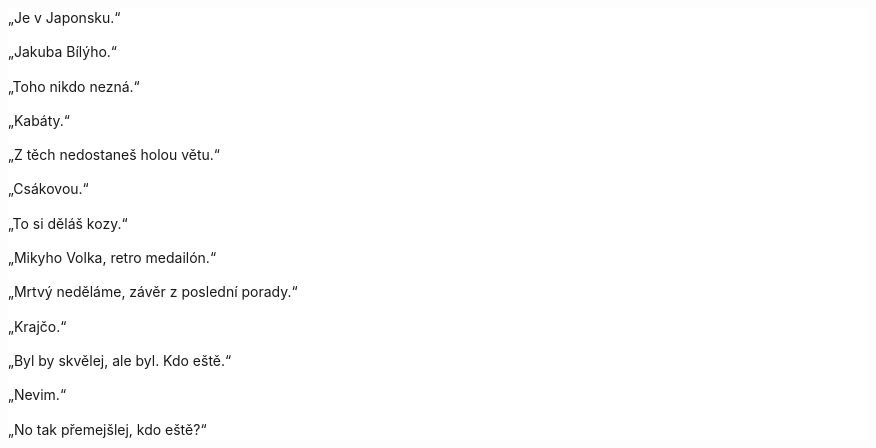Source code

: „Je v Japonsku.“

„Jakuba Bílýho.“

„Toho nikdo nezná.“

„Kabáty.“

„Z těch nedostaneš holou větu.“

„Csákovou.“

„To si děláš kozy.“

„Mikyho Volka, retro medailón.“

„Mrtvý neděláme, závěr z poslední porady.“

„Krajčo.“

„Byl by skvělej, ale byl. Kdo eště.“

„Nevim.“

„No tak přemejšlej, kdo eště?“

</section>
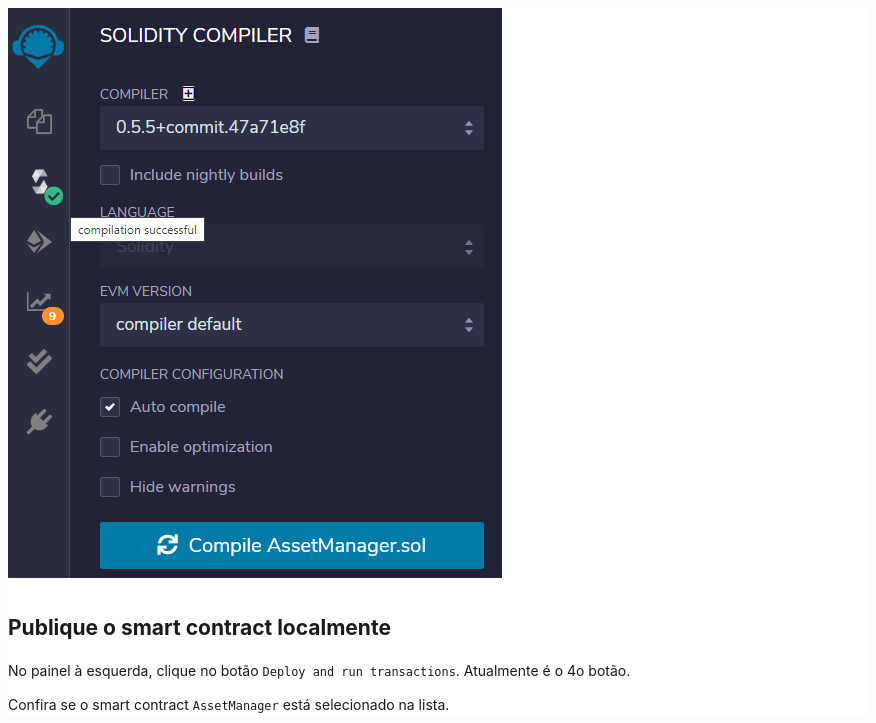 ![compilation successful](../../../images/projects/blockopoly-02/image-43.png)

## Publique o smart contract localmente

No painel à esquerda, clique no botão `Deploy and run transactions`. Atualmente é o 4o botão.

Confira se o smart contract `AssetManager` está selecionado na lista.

•••

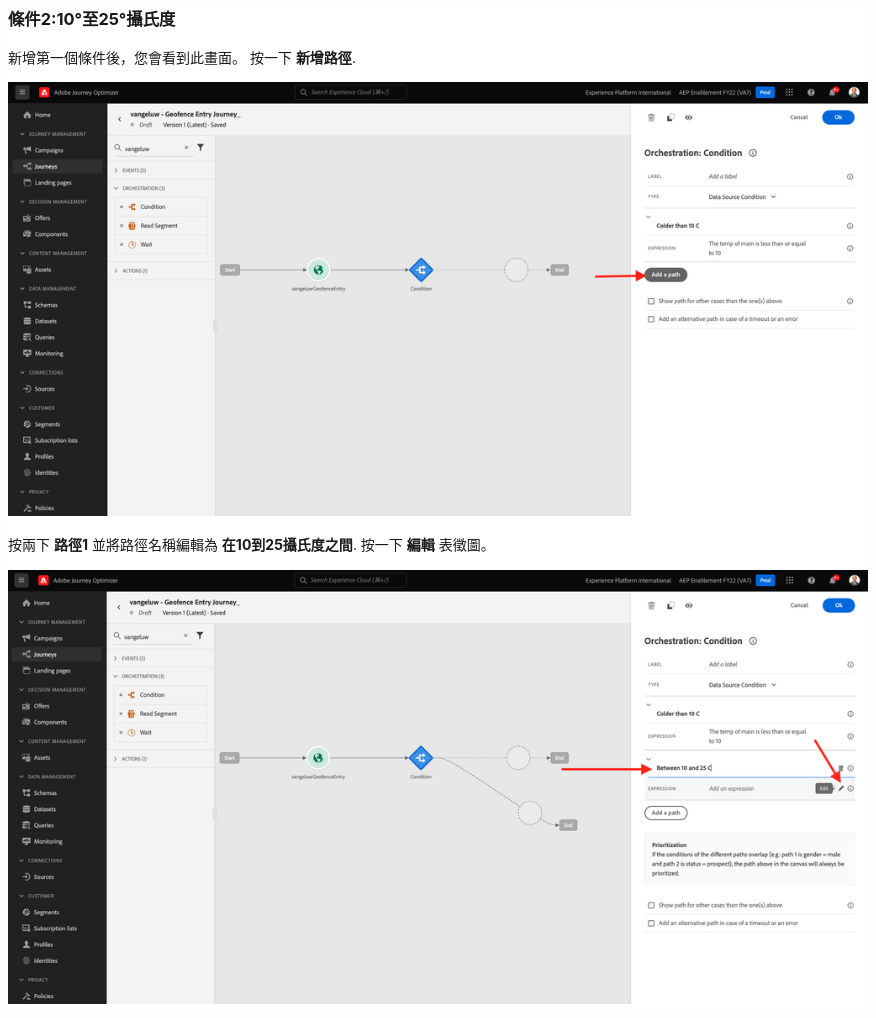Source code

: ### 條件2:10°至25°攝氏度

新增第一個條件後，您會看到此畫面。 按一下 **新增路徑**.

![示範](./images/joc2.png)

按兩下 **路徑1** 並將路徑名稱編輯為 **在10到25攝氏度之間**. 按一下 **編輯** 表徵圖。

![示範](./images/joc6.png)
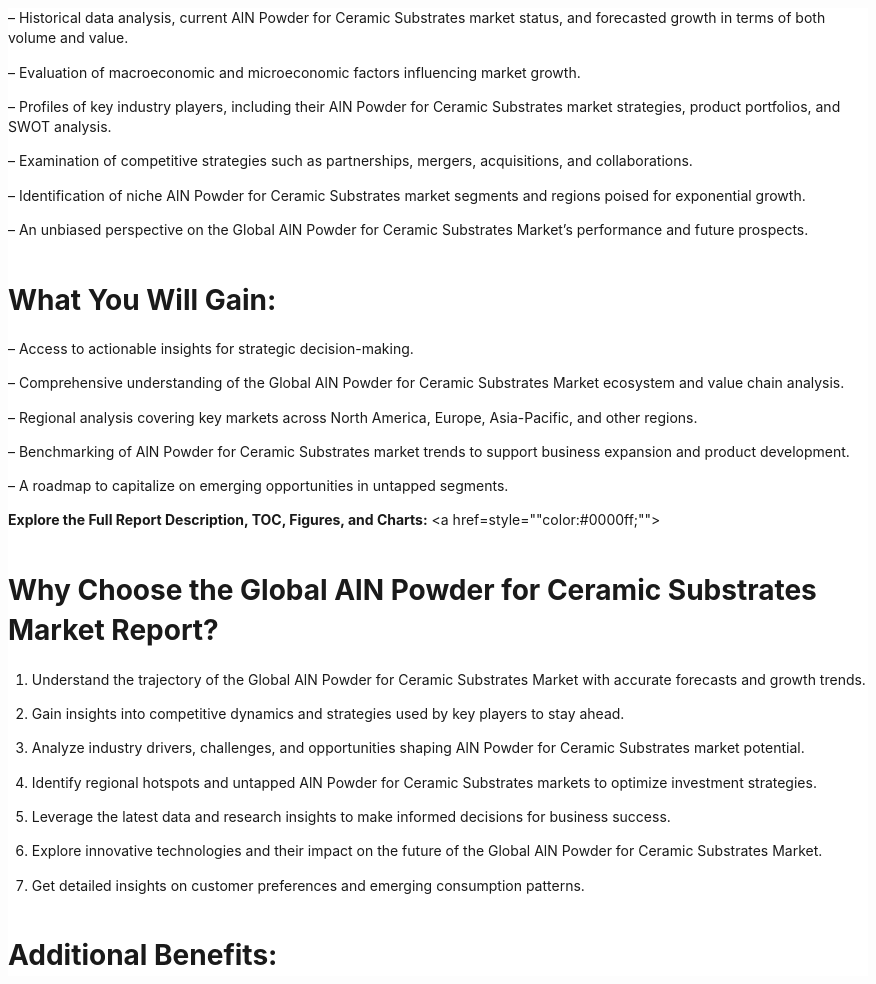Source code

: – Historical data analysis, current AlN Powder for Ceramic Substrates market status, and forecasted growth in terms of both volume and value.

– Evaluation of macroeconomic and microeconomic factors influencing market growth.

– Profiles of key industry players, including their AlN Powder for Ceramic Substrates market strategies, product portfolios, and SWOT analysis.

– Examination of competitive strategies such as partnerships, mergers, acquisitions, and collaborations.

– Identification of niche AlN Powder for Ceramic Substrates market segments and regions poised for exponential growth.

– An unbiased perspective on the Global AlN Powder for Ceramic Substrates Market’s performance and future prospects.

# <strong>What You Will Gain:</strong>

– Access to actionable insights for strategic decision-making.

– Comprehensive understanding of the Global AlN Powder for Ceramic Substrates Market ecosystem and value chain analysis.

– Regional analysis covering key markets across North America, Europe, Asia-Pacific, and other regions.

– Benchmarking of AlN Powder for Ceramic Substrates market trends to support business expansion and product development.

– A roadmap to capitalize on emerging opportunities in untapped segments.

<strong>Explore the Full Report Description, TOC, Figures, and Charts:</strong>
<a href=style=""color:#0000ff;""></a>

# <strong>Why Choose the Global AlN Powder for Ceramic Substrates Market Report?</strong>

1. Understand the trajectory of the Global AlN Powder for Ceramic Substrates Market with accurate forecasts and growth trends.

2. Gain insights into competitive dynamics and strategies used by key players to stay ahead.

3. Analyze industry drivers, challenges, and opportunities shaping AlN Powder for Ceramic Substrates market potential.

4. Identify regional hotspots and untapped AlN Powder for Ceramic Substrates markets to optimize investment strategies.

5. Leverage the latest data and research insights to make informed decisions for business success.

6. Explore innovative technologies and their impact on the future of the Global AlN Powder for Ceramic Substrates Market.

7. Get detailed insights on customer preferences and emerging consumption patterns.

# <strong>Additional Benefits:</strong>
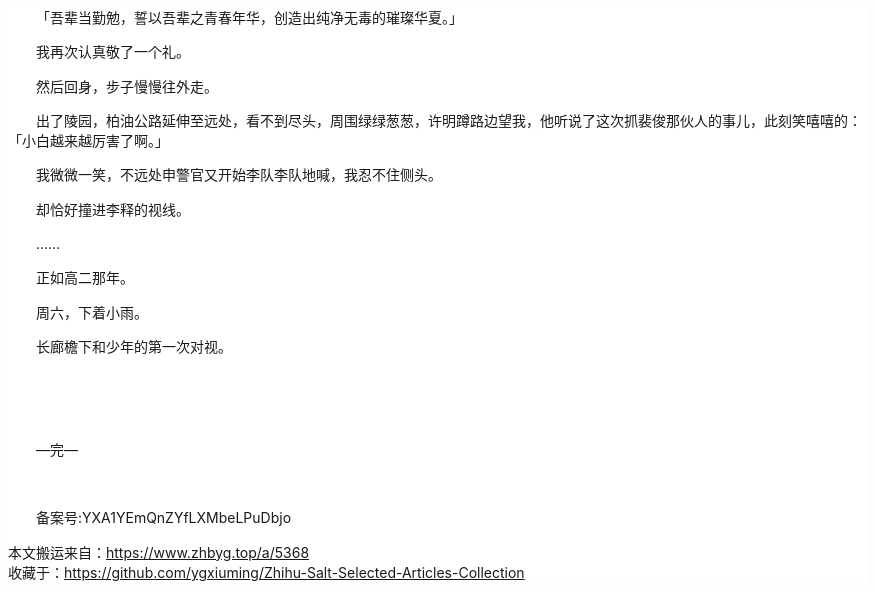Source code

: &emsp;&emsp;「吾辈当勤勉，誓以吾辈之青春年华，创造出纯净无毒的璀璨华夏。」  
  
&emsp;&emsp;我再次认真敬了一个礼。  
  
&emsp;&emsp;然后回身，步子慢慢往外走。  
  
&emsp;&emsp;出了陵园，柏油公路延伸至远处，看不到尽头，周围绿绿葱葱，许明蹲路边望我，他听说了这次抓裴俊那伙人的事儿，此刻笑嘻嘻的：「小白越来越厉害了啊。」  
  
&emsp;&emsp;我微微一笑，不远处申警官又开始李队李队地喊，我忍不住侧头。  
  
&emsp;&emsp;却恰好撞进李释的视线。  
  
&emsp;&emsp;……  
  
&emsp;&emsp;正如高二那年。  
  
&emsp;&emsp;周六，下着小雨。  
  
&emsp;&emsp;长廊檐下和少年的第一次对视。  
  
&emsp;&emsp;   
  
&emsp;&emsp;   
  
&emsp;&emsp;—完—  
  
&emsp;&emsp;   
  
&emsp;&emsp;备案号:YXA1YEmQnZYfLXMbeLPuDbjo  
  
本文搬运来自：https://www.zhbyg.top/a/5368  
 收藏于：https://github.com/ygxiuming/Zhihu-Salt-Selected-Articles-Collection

•••

* **INSTRUCTION**
The answer must be all the lines above that hold the word "markets".

* **SOLUTION**
– Regional analysis covering key markets across North America, Europe, Asia-Pacific, and other regions.
4. Identify regional hotspots and untapped AlN Powder for Ceramic Substrates markets to optimize investment strategies.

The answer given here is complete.